According to Dr. R Seetharaman, CEO of Doha Bank Group, prior to financial crisis Government Infrastructure Projects were primarily financed through syndication loans by Foreign Banks at very competitive prices. During boom times, project financing deals worth over $30bn were signed in 2007 in GCC Post 2008 crisis, the availability of project finance dried up and cost of debt too went up. In August 2007 a tranchesize of $2.3bn in Qatalum Project was financed at L+40 bps before crisis post crisis Riyadh Power Project was financed at L+250 bps going upto 350 bps over the loan life. Post crisis multi-Currency Loans came in vogue to permit local banks lending in local currencies. Post financial crisis, most MNC banks have withdrawn from project financing space due to USD liquidity constraints back home and capital shoring up needs. The void in GCC project financing space was filled up to some extent by regional banks, Export credit agencies (ECAs) and Bonds markets."
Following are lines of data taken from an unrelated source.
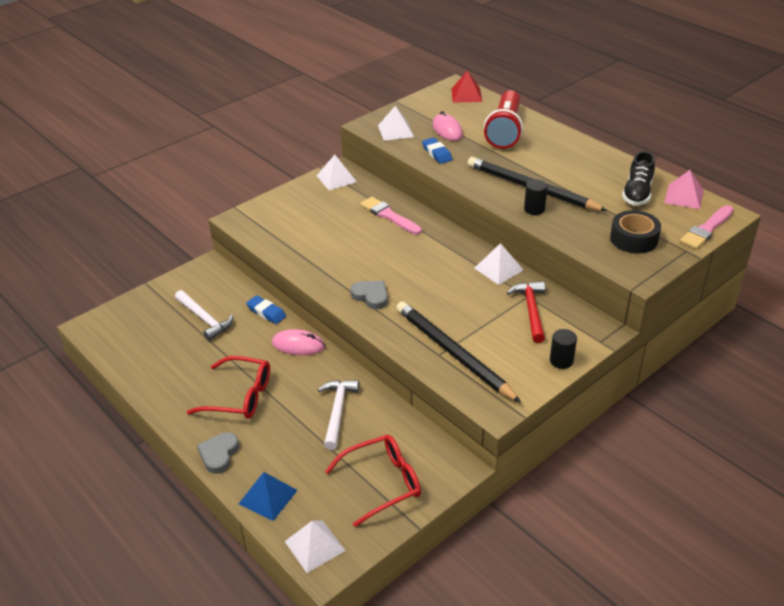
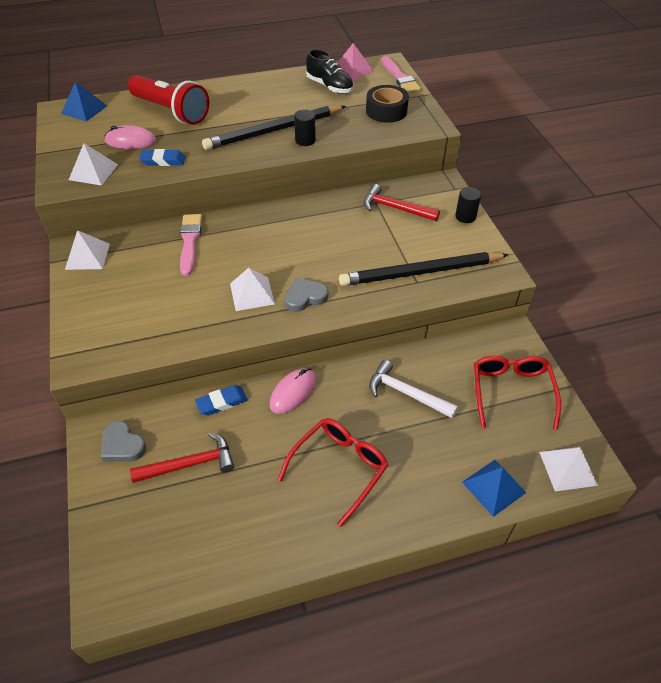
camera: 65 degrees left, 10 degrees up
(204, 319) = (190, 464): white hammer -> red hammer
(219, 454) = (416, 514): grey heart -> grey heart (122, 445)
(389, 216) = (190, 241): pink brush -> pink brush turned 105 degrees clockwise
(466, 95) = (84, 109): red pyramid -> blue pyramid
(498, 269) = (328, 205): white pyramid -> white pyramid (252, 293)

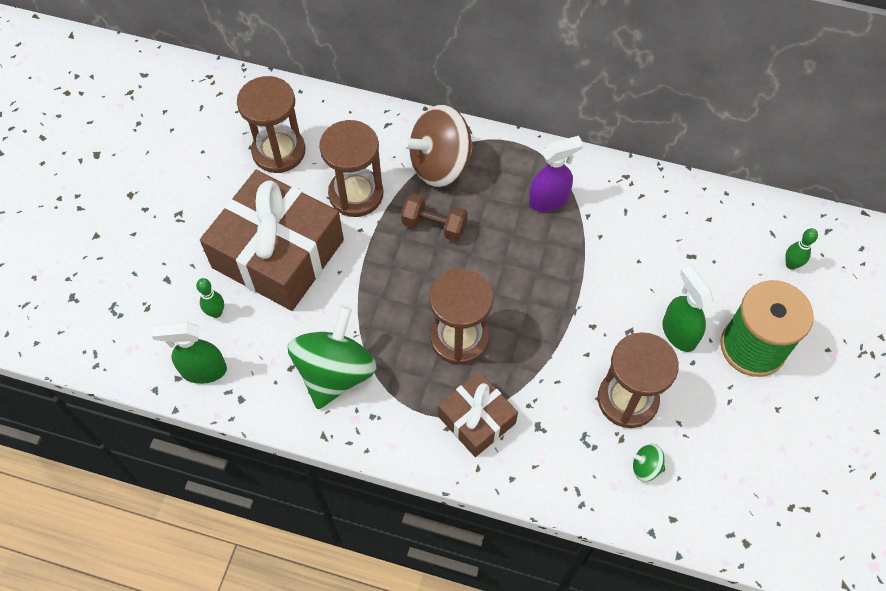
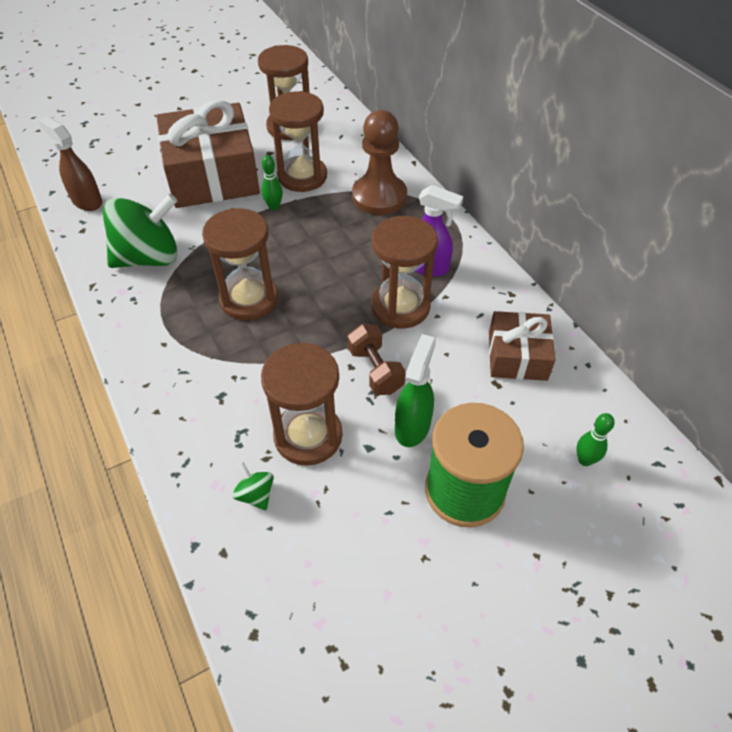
camera: 45 degrees right, 10 degrees down
(203, 370) = (87, 201): green spray bottle -> brown spray bottle
(216, 312) = (137, 179): green bowling pin -> green bowling pin (274, 207)
(434, 226) = (326, 226): brown dumbbell -> brown dumbbell (375, 370)
(440, 165) = (379, 197): brown spinning top -> brown pawn
(476, 419) = (188, 355): brown gift -> brown gift (517, 356)
(569, 250) = (400, 307): none -> brown hourglass

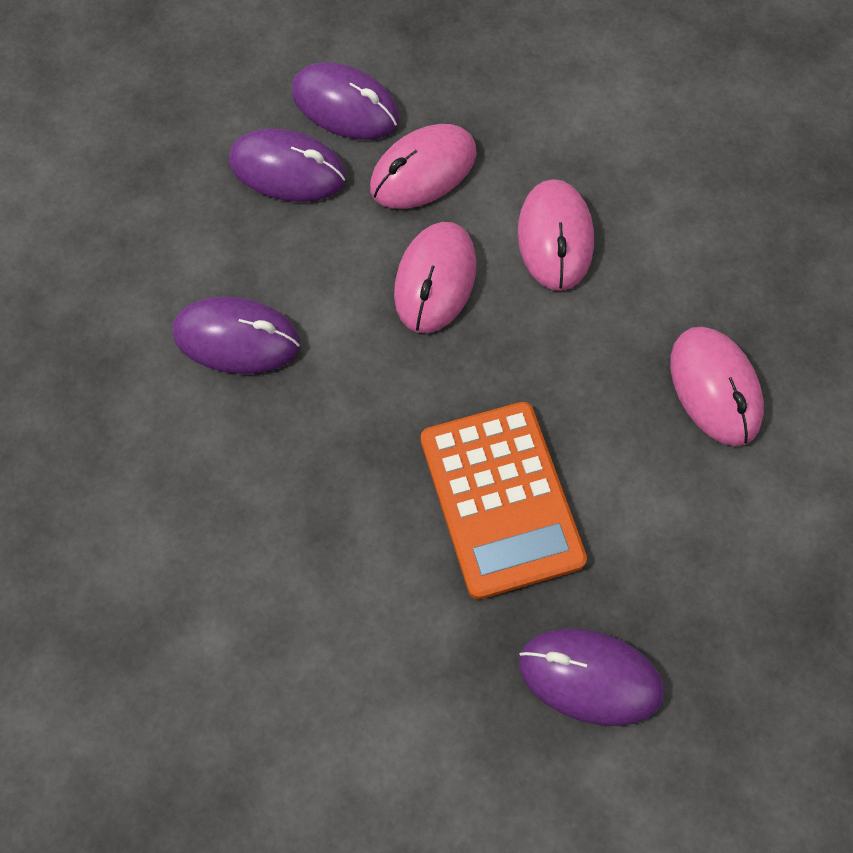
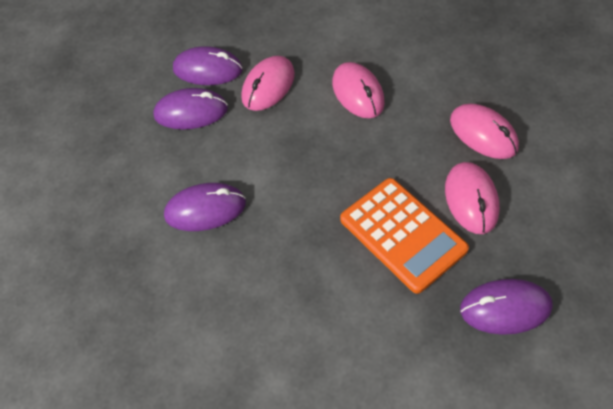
camera: 20 degrees left, 10 degrees down
(435, 280) = (304, 137): pink mouse -> pink mouse (471, 199)

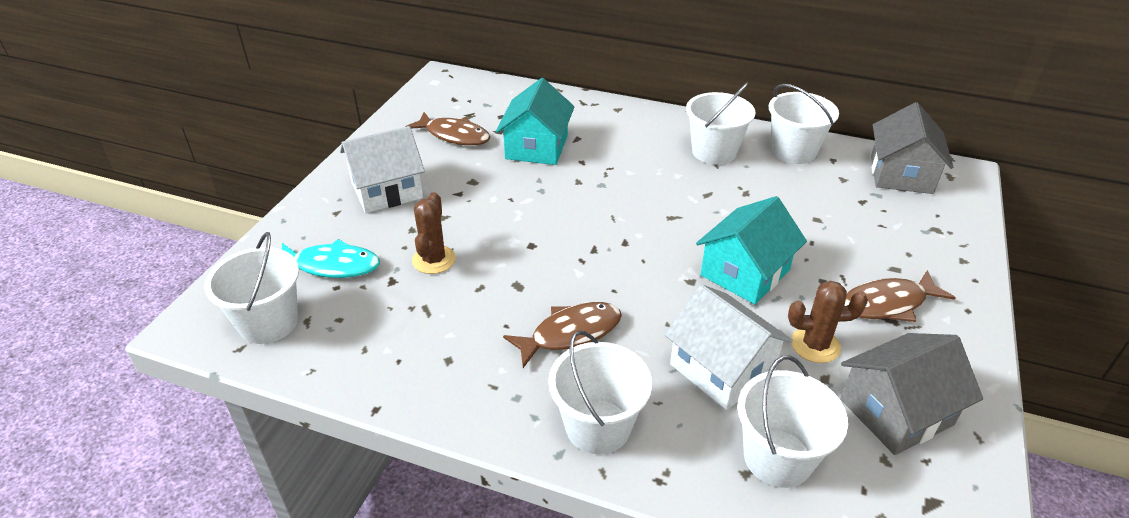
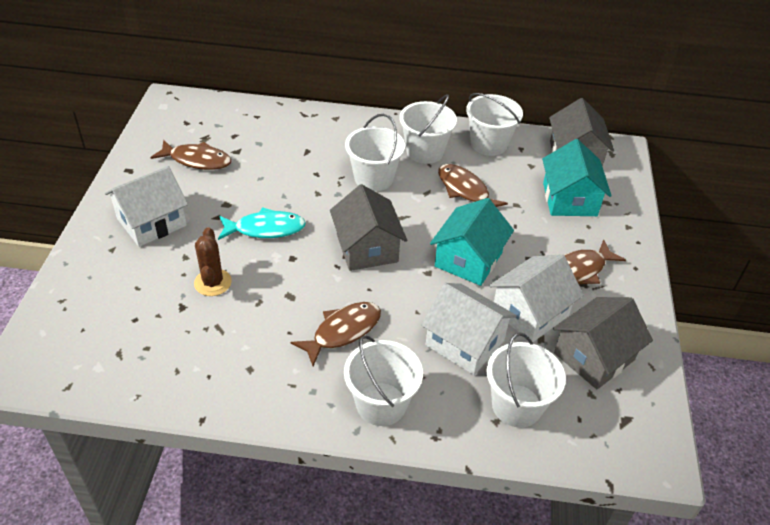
camera: 15 degrees left, 5 degrees up
(268, 322) = (85, 360): white bucket -> white bucket (373, 178)
(332, 266) = (125, 300): turquoise fish -> turquoise fish (265, 229)
(536, 147) = (274, 164): turquoise house -> turquoise house (569, 199)
(622, 245) = (367, 248): none -> grey house
(755, 197) = (465, 190): none -> brown fish
(815, 345) = (530, 313): brown cactus -> white house

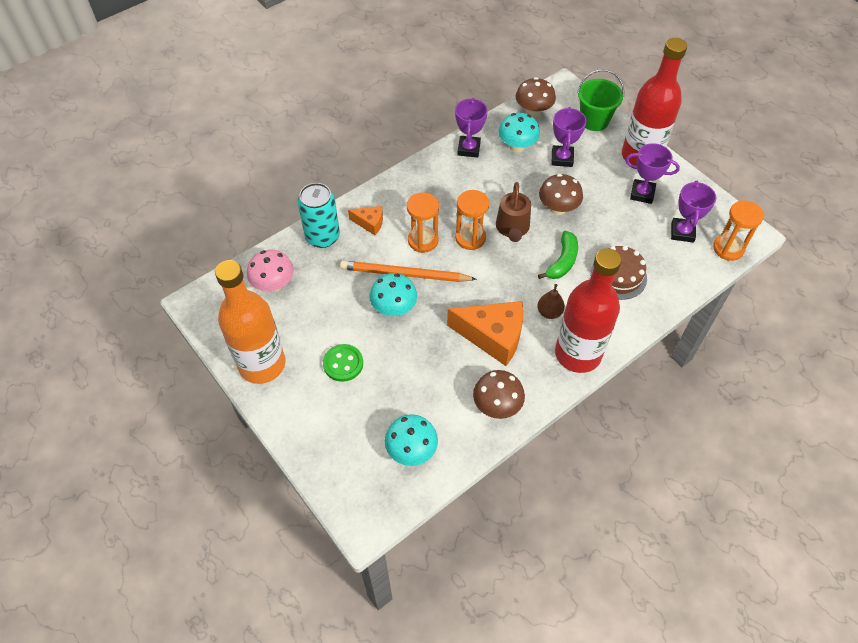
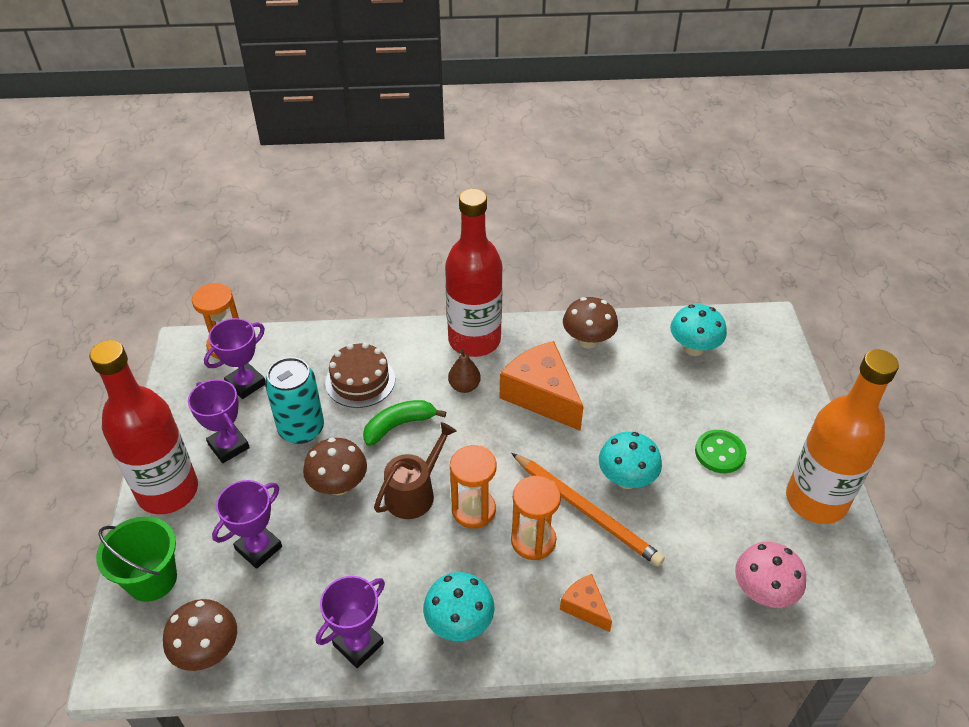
camera: 145 degrees left, 10 degrees down
(322, 237) = (662, 625): turquoise can -> turquoise can (301, 429)
(517, 146) = (293, 604): turquoise mushroom -> turquoise mushroom (459, 623)

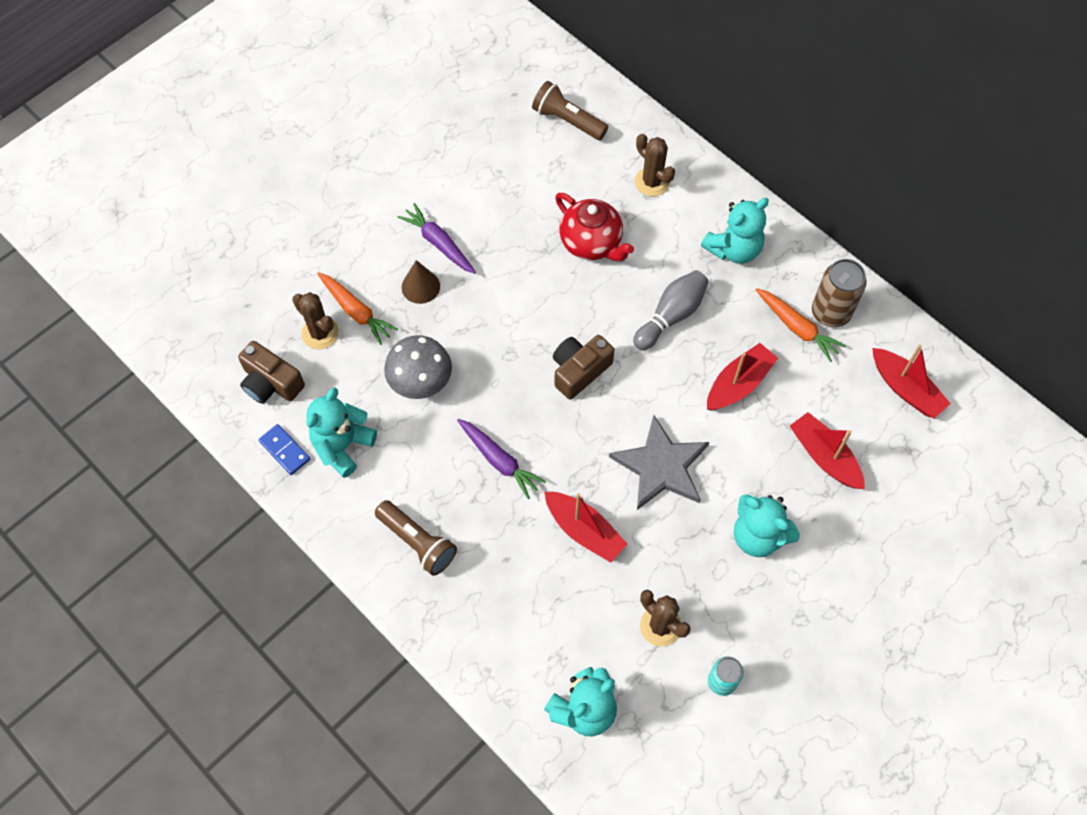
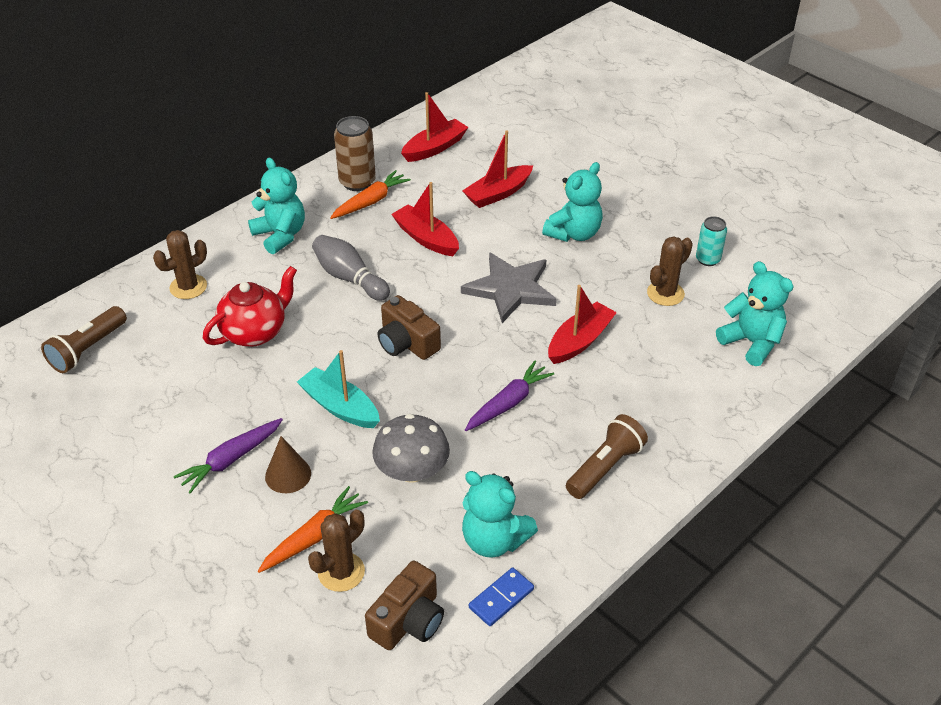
camera: 90 degrees left, 20 degrees down
(497, 319) = (340, 407): none -> turquoise boat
Post financial crisis, most MNC banks have withdrawn from project financing space due to USD liquidity constraints back home and capital shoring up needs
Highlighting major project financing deals in GCC, in recent years Dr R Seetharaman says that "JBIC Bank provided about $17bn of financing in 2011 for projects in the Middle East, including $697m for Marubeni Corp's $1.6bn power-plant project in Oman and a $1.5bn power project in the UAE. Of the $7.2bn in debt raised for Qatar's Barzan natural-gas project in December 2011, $2.55bn was provided by export credit agencies. Japan gave $1.2bn, Korea lent $1bn and Italy provided $355m. Foreign Banks are unlikely to be prepared to provide the required long term project finance on account of need for Basel III capital preservation and ongoing Euro crisis. Local Banks have limited capacity to provide long term financing. A hybrid structure could be developed – where syndicate of banks can provide the initial project financing underwriting the construction risks and upon operation of projects, refinancing could take place through Bond Issues. Alternatively, project entities can issue bonds (with sovereign guarantee) during the construction phase, and banks refinance the bonds upon projects getting operational."
GCC infrastructure bonds targeting project segment may be an attractive option to investors looking for yield because the projects are typically backed by more financially sound and highly rated governments
Regarding the role of bond market for project financing, "Bonds targeting project finance can be attractive way to target developing economies as such bonds are long dated and investors searching for enhanced returns in the current low yield environment. GCC infrastructure bonds targeting project segment may be an attractive option to investors looking for yield because the projects are typically backed by more financially sound and highly rated governments and have stable, visible contractual cash flows. GCC Institutions have encouraged indirect participation of Asian economies through bond issues. Pre 08-09 period, Asian economies participation was 5-10 percent in a debt issue. Now they are generally around 15-20 percent. GCC institutions such as Abu Dhabi National Energy Co and Bahrain-based Gulf Investment Corp have tapped funding from Malaysian ringett market. NBAD and ADCB have tapped ringgit sukuk market in 2010," says Seetharaman.
Governments can also establish infrastructure funds in collaboration with the private sector
Highlighting the role of asset management for project financing, Dr R Seetharaman says that "Asset managers are often the primary gateway for foreign institutional investors seeking to make foreign direct investments in a country. Asian investors, especially from China, are keen to consider investment propositions from the region. Governments can also establish infrastructure funds in collaboration with the private sector. Asset managers can target the large and rapidly growing middle class population of China and India."
In his concluding remarks, "Infrastructure boom in GCC will encourage active participation from developing markets," says Dr R Seetharaman.